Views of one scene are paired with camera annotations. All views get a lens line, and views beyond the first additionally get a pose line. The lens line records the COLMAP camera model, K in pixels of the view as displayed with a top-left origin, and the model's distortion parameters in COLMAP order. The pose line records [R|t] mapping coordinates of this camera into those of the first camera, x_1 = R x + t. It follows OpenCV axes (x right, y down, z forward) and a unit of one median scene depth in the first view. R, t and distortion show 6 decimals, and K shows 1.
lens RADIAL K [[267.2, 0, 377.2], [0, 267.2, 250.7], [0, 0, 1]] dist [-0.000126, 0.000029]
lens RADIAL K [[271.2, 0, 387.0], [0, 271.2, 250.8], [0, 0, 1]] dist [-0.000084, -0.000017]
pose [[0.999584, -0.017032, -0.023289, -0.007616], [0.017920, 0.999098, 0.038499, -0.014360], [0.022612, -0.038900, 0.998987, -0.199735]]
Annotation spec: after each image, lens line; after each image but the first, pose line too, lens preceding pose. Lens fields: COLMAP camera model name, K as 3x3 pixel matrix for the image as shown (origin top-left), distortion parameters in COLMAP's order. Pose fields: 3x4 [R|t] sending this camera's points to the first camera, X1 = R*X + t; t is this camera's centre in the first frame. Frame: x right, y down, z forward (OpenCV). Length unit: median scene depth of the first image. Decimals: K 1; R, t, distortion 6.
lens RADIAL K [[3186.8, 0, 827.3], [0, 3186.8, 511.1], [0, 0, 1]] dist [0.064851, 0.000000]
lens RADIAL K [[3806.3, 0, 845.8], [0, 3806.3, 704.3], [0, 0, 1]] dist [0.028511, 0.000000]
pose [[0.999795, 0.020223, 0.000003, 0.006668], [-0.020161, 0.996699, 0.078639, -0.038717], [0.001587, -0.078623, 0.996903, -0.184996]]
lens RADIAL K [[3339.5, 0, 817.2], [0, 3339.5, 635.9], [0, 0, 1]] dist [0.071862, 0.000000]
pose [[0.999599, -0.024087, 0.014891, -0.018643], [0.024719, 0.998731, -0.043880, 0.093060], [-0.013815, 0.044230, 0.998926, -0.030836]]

- - - -

● PROBLEM DESCRIPTION
Rewrite the lines as a numbered list, from the line that contains "Annotation spec: after" through the line that contains "dist [0.064851, 0.000000]", leaving out any blank lines.

● REPLY
1. Annotation spec: after each image, lens line; after each image but the first, pose line too, lens preceding pose. Lens fields: COLMAP camera model name, K as 3x3 pixel matrix for the image as shown (origin top-left), distortion parameters in COLMAP's order. Pose fields: 3x4 [R|t] sending this camera's points to the first camera, X1 = R*X + t; t is this camera's centre in the first frame. Frame: x right, y down, z forward (OpenCV). Length unit: median scene depth of the first image. Decimals: K 1; R, t, distortion 6.
2. lens RADIAL K [[3186.8, 0, 827.3], [0, 3186.8, 511.1], [0, 0, 1]] dist [0.064851, 0.000000]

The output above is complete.